ACTIVITY
Your output should be the records below, word for word and picture-free.

Change listing data
+ + + + +
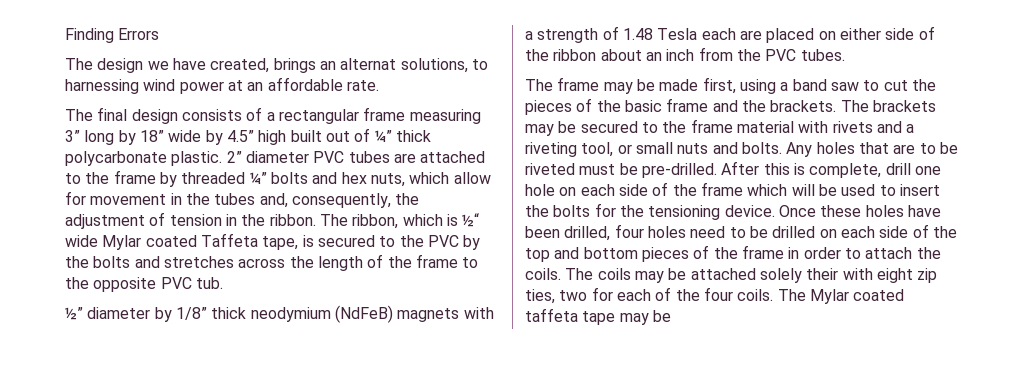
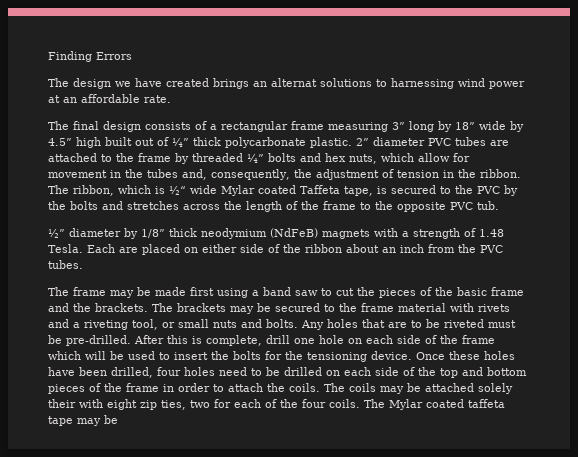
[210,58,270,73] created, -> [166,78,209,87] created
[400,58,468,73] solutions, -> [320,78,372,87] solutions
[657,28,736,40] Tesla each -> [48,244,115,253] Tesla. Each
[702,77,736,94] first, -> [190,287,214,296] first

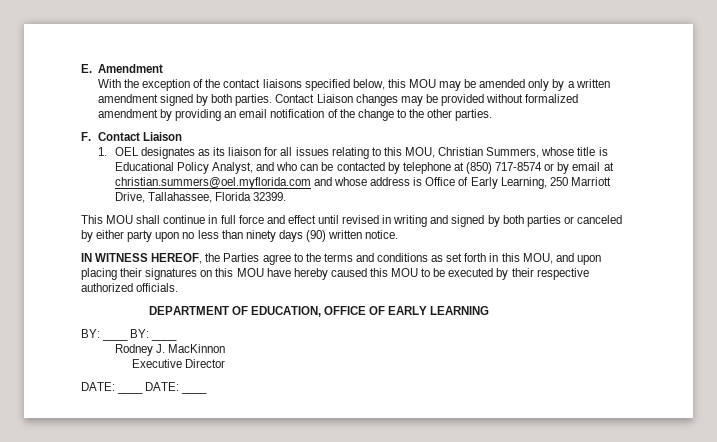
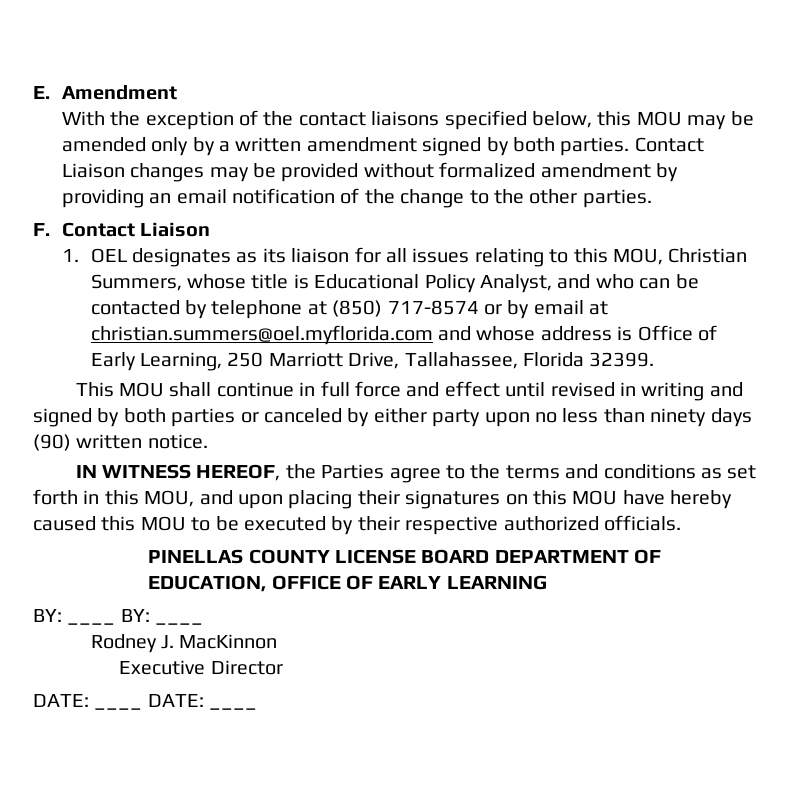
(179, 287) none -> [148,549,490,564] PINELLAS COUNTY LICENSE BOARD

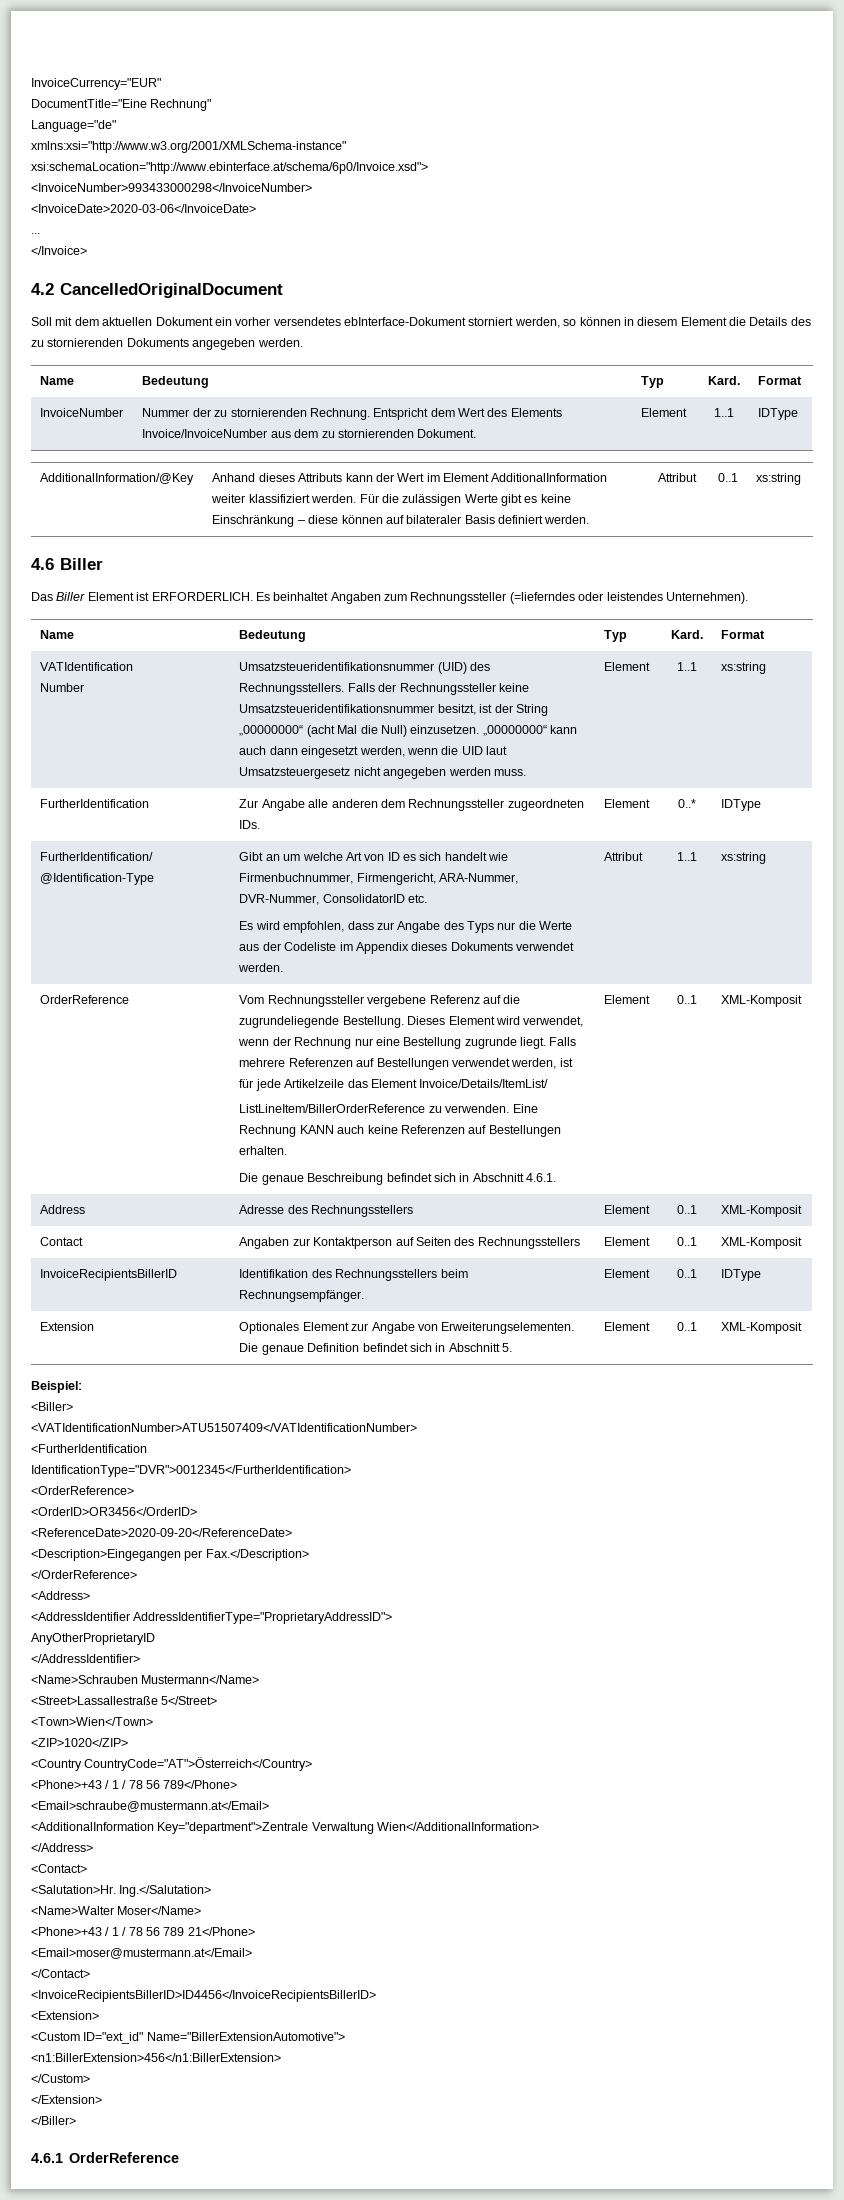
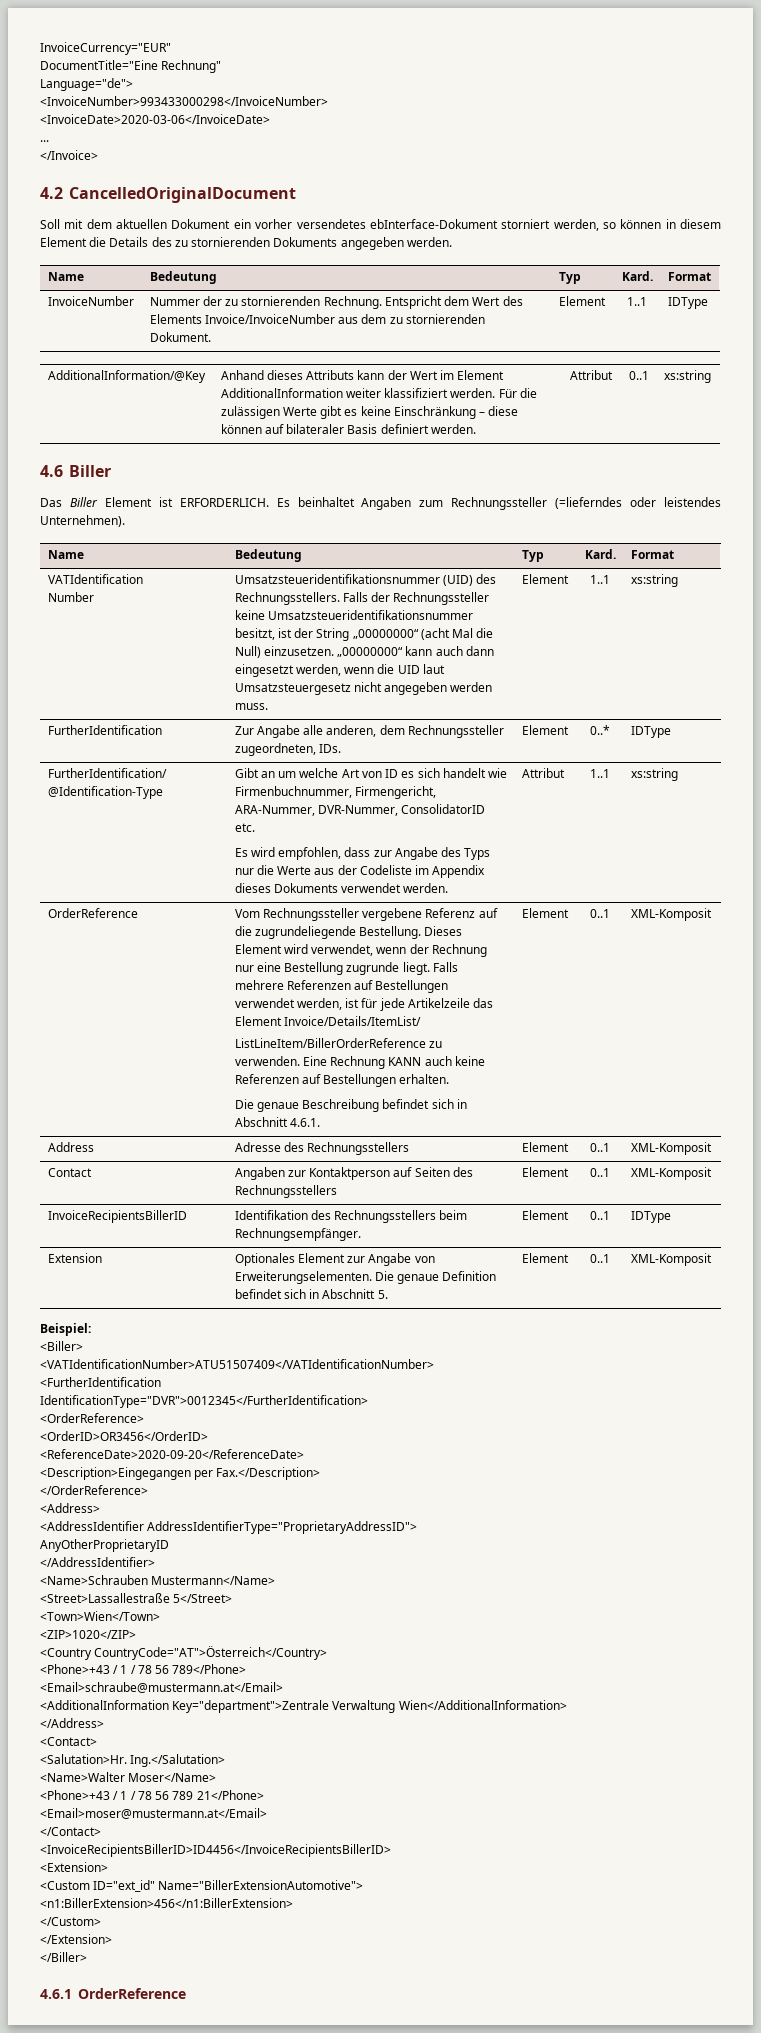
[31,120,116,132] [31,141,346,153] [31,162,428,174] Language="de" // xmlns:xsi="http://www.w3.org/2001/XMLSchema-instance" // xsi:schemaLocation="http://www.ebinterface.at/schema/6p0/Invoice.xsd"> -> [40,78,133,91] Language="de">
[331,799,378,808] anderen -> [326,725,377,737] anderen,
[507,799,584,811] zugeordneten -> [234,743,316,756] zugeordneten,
+ + + + +
ANSWER SECTION
[210,58,270,73] created, -> [166,78,209,87] created
[400,58,468,73] solutions, -> [320,78,372,87] solutions
[657,28,736,40] Tesla each -> [48,244,115,253] Tesla. Each
[702,77,736,94] first, -> [190,287,214,296] first

(179, 287) none -> [148,549,490,564] PINELLAS COUNTY LICENSE BOARD

[31,120,116,132] [31,141,346,153] [31,162,428,174] Language="de" // xmlns:xsi="http://www.w3.org/2001/XMLSchema-instance" // xsi:schemaLocation="http://www.ebinterface.at/schema/6p0/Invoice.xsd"> -> [40,78,133,91] Language="de">
[331,799,378,808] anderen -> [326,725,377,737] anderen,
[507,799,584,811] zugeordneten -> [234,743,316,756] zugeordneten,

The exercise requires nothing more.